More than 2,100 children were evaluated at Children's Health Dallas and Plano for suicidal thoughts or behaviors in the last year.

DALLAS — Pediatric emergency room visits for mental health conditions have increased since the COVID-19 pandemic started. At Children's Health, more than 2,100 children were evaluated at the Dallas and Plano locations for suicidal thoughts or behaviors in the last year.

Geneva Burnap, senior director of Children's Emergency Services at Children's Health Dallas, said, "It will be a while before we truly understand all the repercussions from COVID." 

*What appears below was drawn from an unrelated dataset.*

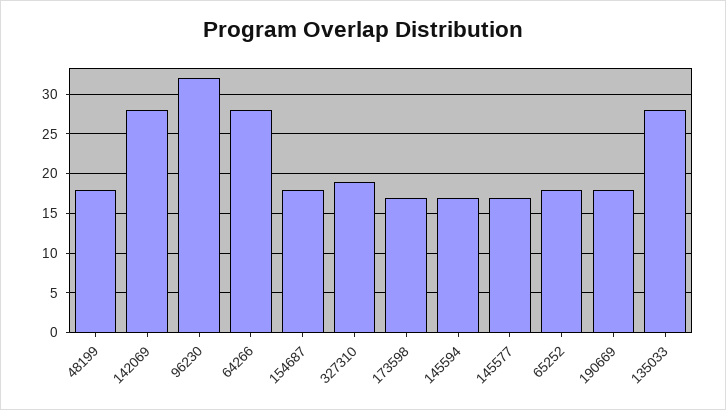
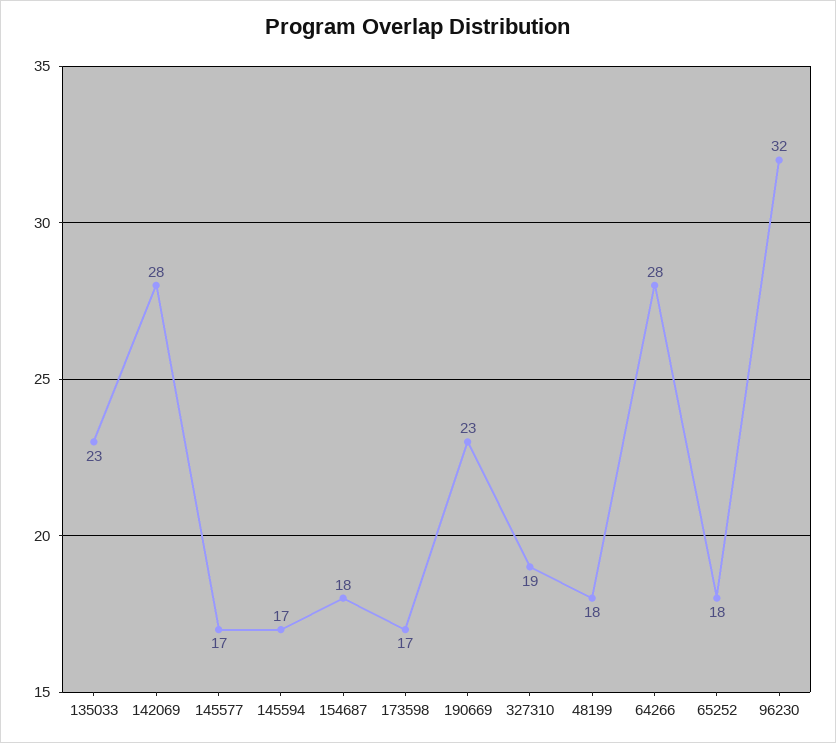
190669: 18 -> 23
135033: 28 -> 23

The hospital launched a new tool to help address the concerns. In the emergency department, a few rooms were upgraded with projectors, touch screens and other technology.

It allows the patients to personalize and control their surroundings with calming themes. Some of the themes include starry nights, meadows, sandy beaches, and adventures with astronauts. Each theme has a song or sound that plays as well.

Patients can also draw on the touch screens as a way to express their emotions. Also, if they are angry, games like whack-a-mole are available. 

A four-wall hospital room is transformed into a room of adventure. All the hospital equipment is locked away behind a sliding door. 

The hope is this innovative technology will lead to a decrease in medications and narcotics that are used to help children calm down.

Dr. Kenneth Yen, an attending physician in the emergency department at Children's Health Dallas, has seen far too many patients who needed help sooner. 

"Is it just a typical moody teenager, or is it something more serious?" asked Yen.

He urges parents to pay attention to the most subtle signs of change in their children.